>>>>>
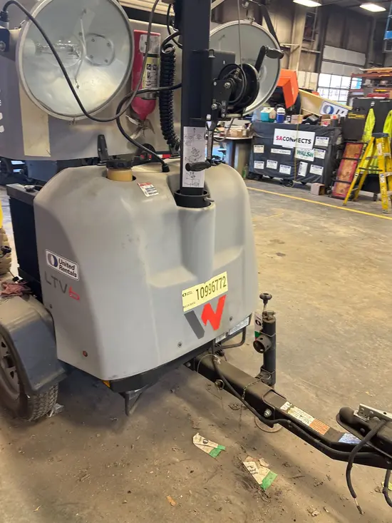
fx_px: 392
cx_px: 196
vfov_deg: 67.3
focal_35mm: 26
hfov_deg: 53.1
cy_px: 262
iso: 160
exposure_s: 1/60
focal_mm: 5.96
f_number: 1.6
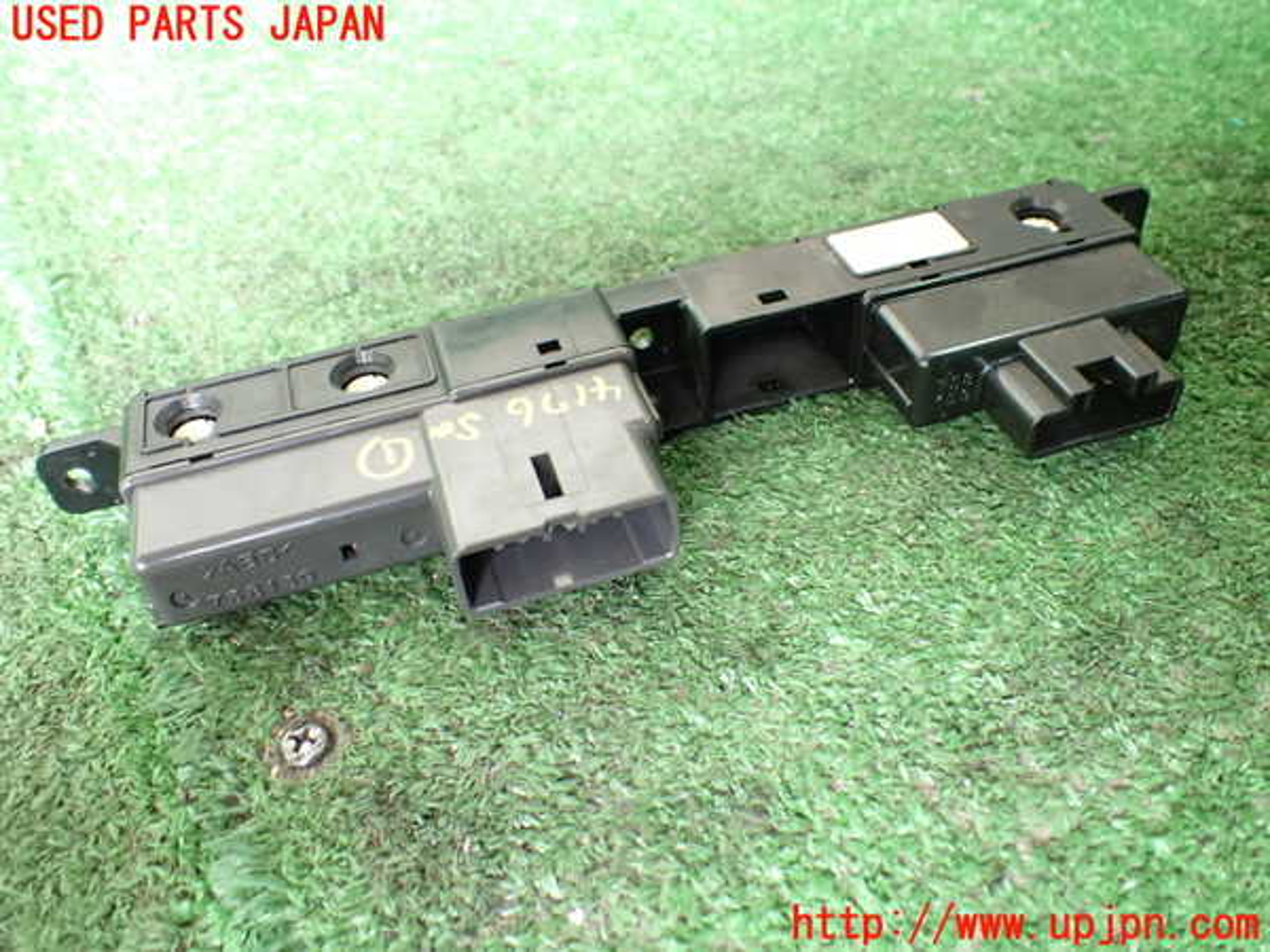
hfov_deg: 60.0
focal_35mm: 30
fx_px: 1101
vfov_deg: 46.8
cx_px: 635
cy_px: 476
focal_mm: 5.4
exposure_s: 1/60
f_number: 2.3
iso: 800
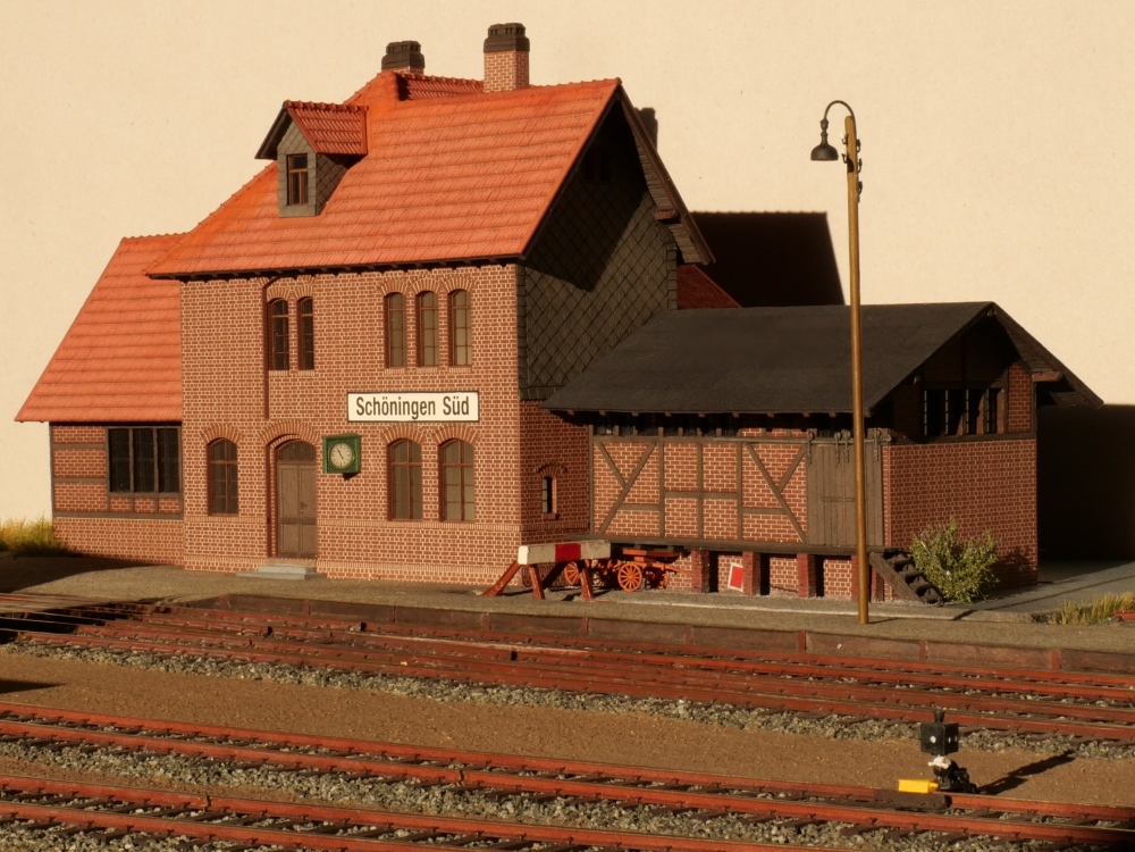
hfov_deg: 25.0
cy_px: 426
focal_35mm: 78
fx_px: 2557
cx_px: 568
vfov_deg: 18.9
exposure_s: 1/125
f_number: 16
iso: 400
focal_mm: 27
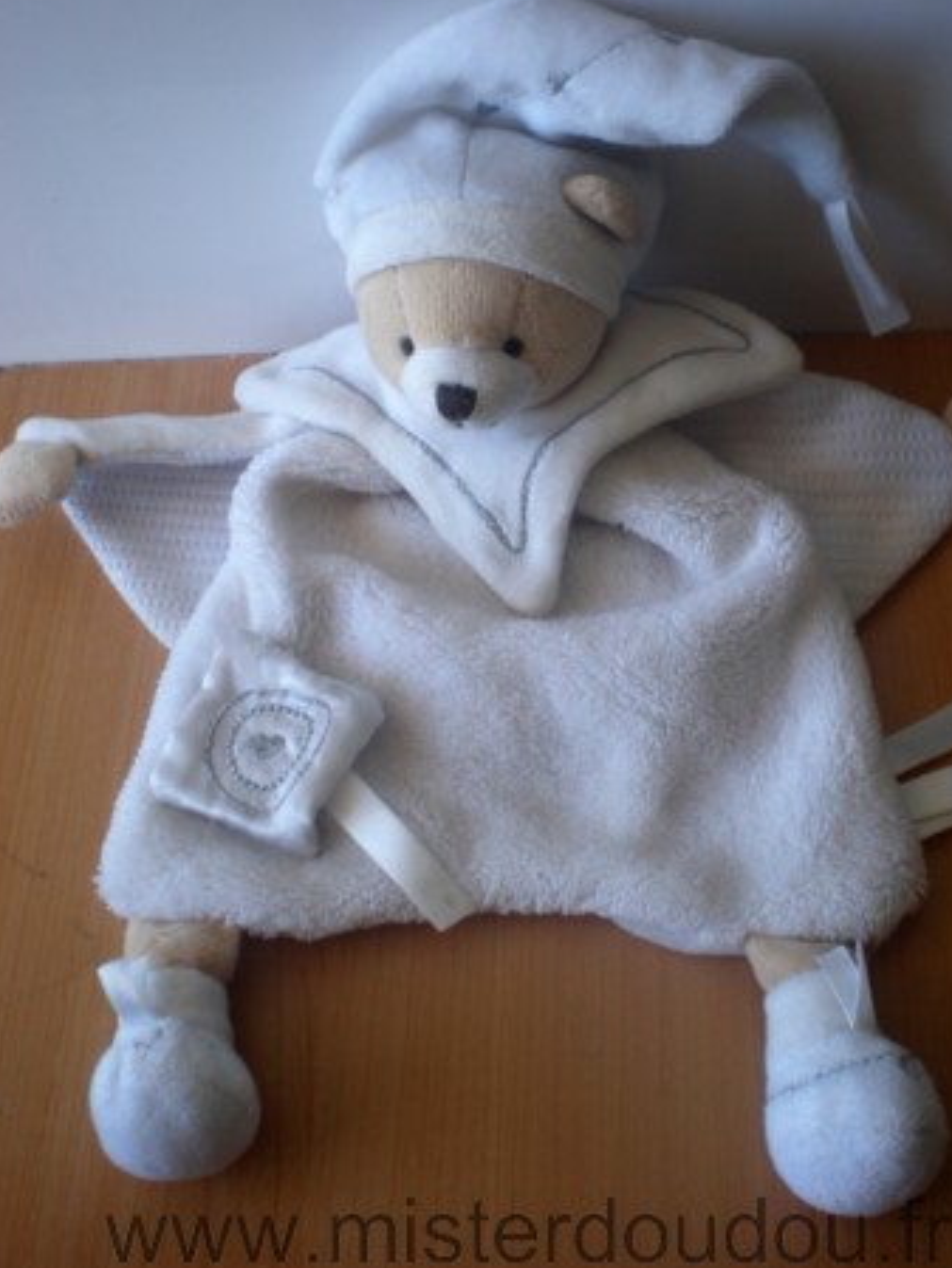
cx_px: 525
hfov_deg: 32.9
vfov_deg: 42.9
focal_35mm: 44
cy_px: 554
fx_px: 1613
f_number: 3.1
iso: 92
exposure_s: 1/59.6
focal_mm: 6.3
<<<<<
Only the pictures stay behind; copy everything else in the records above exactly.

fx_px: 392
cx_px: 196
vfov_deg: 67.3
focal_35mm: 26
hfov_deg: 53.1
cy_px: 262
iso: 160
exposure_s: 1/60
focal_mm: 5.96
f_number: 1.6
hfov_deg: 60.0
focal_35mm: 30
fx_px: 1101
vfov_deg: 46.8
cx_px: 635
cy_px: 476
focal_mm: 5.4
exposure_s: 1/60
f_number: 2.3
iso: 800
hfov_deg: 25.0
cy_px: 426
focal_35mm: 78
fx_px: 2557
cx_px: 568
vfov_deg: 18.9
exposure_s: 1/125
f_number: 16
iso: 400
focal_mm: 27
cx_px: 525
hfov_deg: 32.9
vfov_deg: 42.9
focal_35mm: 44
cy_px: 554
fx_px: 1613
f_number: 3.1
iso: 92
exposure_s: 1/59.6
focal_mm: 6.3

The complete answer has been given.